**SUPPLIED MATERIAL**
************
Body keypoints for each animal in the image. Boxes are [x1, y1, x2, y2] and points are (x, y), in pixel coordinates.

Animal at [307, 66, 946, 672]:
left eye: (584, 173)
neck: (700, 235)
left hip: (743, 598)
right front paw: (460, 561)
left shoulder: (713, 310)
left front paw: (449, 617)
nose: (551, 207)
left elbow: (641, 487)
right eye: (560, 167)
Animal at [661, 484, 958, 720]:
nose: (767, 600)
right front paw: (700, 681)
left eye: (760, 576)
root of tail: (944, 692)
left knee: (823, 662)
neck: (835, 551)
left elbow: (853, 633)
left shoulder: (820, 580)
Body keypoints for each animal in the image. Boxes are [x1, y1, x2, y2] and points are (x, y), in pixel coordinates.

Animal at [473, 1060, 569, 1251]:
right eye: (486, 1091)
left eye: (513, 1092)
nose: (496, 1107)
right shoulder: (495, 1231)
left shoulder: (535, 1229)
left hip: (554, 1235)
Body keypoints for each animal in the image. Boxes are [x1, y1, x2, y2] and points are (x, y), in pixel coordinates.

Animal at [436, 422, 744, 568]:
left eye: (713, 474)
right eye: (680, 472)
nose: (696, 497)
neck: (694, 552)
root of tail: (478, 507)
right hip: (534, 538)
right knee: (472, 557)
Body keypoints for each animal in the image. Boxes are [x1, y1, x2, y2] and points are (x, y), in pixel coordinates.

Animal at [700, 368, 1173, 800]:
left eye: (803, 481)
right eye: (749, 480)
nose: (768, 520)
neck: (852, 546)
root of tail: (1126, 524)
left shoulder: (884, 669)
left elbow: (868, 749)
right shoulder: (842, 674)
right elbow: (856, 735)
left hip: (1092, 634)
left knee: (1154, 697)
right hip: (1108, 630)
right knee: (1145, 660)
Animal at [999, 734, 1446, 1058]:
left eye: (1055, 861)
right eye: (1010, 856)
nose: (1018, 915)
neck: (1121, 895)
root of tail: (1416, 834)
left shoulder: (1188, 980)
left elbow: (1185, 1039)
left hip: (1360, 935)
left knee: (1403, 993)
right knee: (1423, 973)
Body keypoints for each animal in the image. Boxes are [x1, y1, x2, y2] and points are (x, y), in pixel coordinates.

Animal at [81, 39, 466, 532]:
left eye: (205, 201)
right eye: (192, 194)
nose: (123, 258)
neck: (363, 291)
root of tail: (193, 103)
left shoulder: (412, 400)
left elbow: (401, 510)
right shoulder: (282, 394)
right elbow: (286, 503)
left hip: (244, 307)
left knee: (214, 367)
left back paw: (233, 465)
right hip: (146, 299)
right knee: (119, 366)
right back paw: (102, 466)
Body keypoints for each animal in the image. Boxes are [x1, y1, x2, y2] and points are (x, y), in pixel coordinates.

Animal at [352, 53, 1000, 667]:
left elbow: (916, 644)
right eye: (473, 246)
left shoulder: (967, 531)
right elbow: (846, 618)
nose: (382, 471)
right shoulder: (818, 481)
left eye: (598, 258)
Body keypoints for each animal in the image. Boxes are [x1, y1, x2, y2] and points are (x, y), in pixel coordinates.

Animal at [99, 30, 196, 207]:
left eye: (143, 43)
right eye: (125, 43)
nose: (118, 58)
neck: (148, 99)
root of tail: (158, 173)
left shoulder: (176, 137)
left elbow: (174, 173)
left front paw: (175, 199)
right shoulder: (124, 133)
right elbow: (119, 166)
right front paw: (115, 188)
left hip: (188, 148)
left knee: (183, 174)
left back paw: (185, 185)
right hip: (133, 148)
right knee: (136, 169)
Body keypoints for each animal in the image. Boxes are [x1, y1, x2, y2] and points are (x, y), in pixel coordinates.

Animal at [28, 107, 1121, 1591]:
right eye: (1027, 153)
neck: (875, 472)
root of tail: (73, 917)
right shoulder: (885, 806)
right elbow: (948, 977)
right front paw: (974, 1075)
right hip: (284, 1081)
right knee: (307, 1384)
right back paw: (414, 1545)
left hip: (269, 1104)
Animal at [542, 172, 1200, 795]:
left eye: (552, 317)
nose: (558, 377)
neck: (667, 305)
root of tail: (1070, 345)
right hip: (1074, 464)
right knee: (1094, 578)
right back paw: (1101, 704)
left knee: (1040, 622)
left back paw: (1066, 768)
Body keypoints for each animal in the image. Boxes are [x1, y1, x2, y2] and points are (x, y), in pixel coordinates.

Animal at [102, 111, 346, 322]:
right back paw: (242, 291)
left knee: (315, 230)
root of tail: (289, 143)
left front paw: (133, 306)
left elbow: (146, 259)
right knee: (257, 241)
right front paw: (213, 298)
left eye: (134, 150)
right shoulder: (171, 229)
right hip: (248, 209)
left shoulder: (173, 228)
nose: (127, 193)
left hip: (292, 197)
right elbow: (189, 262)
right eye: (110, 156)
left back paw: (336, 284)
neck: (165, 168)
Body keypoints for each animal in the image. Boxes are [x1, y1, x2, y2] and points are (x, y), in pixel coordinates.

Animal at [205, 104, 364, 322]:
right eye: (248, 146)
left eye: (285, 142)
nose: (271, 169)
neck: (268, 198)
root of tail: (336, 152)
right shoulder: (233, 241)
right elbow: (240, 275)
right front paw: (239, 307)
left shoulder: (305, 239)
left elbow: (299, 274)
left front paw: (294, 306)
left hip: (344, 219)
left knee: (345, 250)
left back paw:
************
**WORK INSTRUCTIONS**
Set down the complete listing once more, exactly as it appears.

**FINISHED TASK**
Body keypoints for each animal in the image. Boxes are [x1, y1, x2, y2] and points are (x, y), in pixel coordinates.

Animal at [307, 66, 946, 672]:
left eye: (584, 173)
neck: (700, 235)
left hip: (743, 598)
right front paw: (460, 561)
left shoulder: (713, 310)
left front paw: (449, 617)
nose: (551, 207)
left elbow: (641, 487)
right eye: (560, 167)
Animal at [661, 484, 958, 720]:
nose: (767, 600)
right front paw: (700, 681)
left eye: (760, 576)
root of tail: (944, 692)
left knee: (823, 662)
neck: (835, 551)
left elbow: (853, 633)
left shoulder: (820, 580)
Body keypoints for each animal in the image. Boxes are [x1, y1, x2, y2] and points are (x, y), in pixel coordinates.

Animal at [473, 1060, 569, 1251]:
right eye: (486, 1091)
left eye: (513, 1092)
nose: (496, 1107)
right shoulder: (495, 1231)
left shoulder: (535, 1229)
left hip: (554, 1235)
Body keypoints for each animal in the image. Boxes are [x1, y1, x2, y2] and points are (x, y), in pixel coordinates.

Animal at [436, 422, 744, 568]:
left eye: (713, 474)
right eye: (680, 472)
nose: (696, 497)
neck: (694, 552)
root of tail: (478, 507)
right hip: (534, 538)
right knee: (472, 557)
Body keypoints for each animal in the image. Boxes are [x1, y1, x2, y2] and points are (x, y), in pixel coordinates.

Animal at [700, 368, 1173, 800]:
left eye: (803, 481)
right eye: (749, 480)
nose: (768, 520)
neck: (852, 546)
root of tail: (1126, 524)
left shoulder: (884, 669)
left elbow: (868, 749)
right shoulder: (842, 674)
right elbow: (856, 735)
left hip: (1092, 634)
left knee: (1154, 697)
right hip: (1108, 630)
right knee: (1145, 660)
Animal at [999, 734, 1446, 1058]:
left eye: (1055, 861)
right eye: (1010, 856)
nose: (1018, 915)
neck: (1121, 895)
root of tail: (1416, 834)
left shoulder: (1188, 980)
left elbow: (1185, 1039)
left hip: (1360, 935)
left knee: (1403, 993)
right knee: (1423, 973)
Body keypoints for each animal in the image. Boxes are [x1, y1, x2, y2] and points are (x, y), in pixel coordinates.

Animal at [81, 39, 466, 532]:
left eye: (205, 201)
right eye: (192, 194)
nose: (123, 258)
neck: (363, 291)
root of tail: (193, 103)
left shoulder: (412, 400)
left elbow: (401, 510)
right shoulder: (282, 394)
right elbow: (286, 503)
left hip: (244, 307)
left knee: (214, 367)
left back paw: (233, 465)
right hip: (146, 299)
right knee: (119, 366)
right back paw: (102, 466)
Body keypoints for each animal in the image. Boxes are [x1, y1, x2, y2] and points are (x, y), in pixel coordinates.

Animal at [352, 53, 1000, 667]:
left elbow: (916, 644)
right eye: (473, 246)
left shoulder: (967, 531)
right elbow: (846, 618)
nose: (382, 471)
right shoulder: (818, 481)
left eye: (598, 258)
Body keypoints for each animal in the image. Boxes are [x1, y1, x2, y2] and points are (x, y), in pixel coordinates.

Animal at [99, 30, 196, 207]:
left eye: (143, 43)
right eye: (125, 43)
nose: (118, 58)
neck: (148, 99)
root of tail: (158, 173)
left shoulder: (176, 137)
left elbow: (174, 173)
left front paw: (175, 199)
right shoulder: (124, 133)
right elbow: (119, 166)
right front paw: (115, 188)
left hip: (188, 148)
left knee: (183, 174)
left back paw: (185, 185)
right hip: (133, 148)
right knee: (136, 169)
Body keypoints for each animal in the image. Boxes are [x1, y1, x2, y2] and points are (x, y), in pixel coordinates.

Animal at [28, 107, 1121, 1591]:
right eye: (1027, 153)
neck: (875, 472)
root of tail: (73, 917)
right shoulder: (885, 806)
right elbow: (948, 977)
right front paw: (974, 1075)
right hip: (284, 1081)
right knee: (307, 1384)
right back paw: (414, 1545)
left hip: (269, 1104)
Animal at [542, 172, 1200, 795]:
left eye: (552, 317)
nose: (558, 377)
neck: (667, 305)
root of tail: (1070, 345)
right hip: (1074, 464)
right knee: (1094, 578)
right back paw: (1101, 704)
left knee: (1040, 622)
left back paw: (1066, 768)
Body keypoints for each animal in the image. Boxes are [x1, y1, x2, y2] and points are (x, y), in pixel coordinates.

Animal at [102, 111, 346, 322]:
right back paw: (242, 291)
left knee: (315, 230)
root of tail: (289, 143)
left front paw: (133, 306)
left elbow: (146, 259)
right knee: (257, 241)
right front paw: (213, 298)
left eye: (134, 150)
right shoulder: (171, 229)
right hip: (248, 209)
left shoulder: (173, 228)
nose: (127, 193)
left hip: (292, 197)
right elbow: (189, 262)
right eye: (110, 156)
left back paw: (336, 284)
neck: (165, 168)
Body keypoints for each animal in the image. Boxes are [x1, y1, x2, y2] and points are (x, y), in pixel coordinates.

Animal at [205, 104, 364, 322]:
right eye: (248, 146)
left eye: (285, 142)
nose: (271, 169)
neck: (268, 198)
root of tail: (336, 152)
right shoulder: (233, 241)
right elbow: (240, 275)
right front paw: (239, 307)
left shoulder: (305, 239)
left elbow: (299, 274)
left front paw: (294, 306)
left hip: (344, 219)
left knee: (345, 250)
left back paw:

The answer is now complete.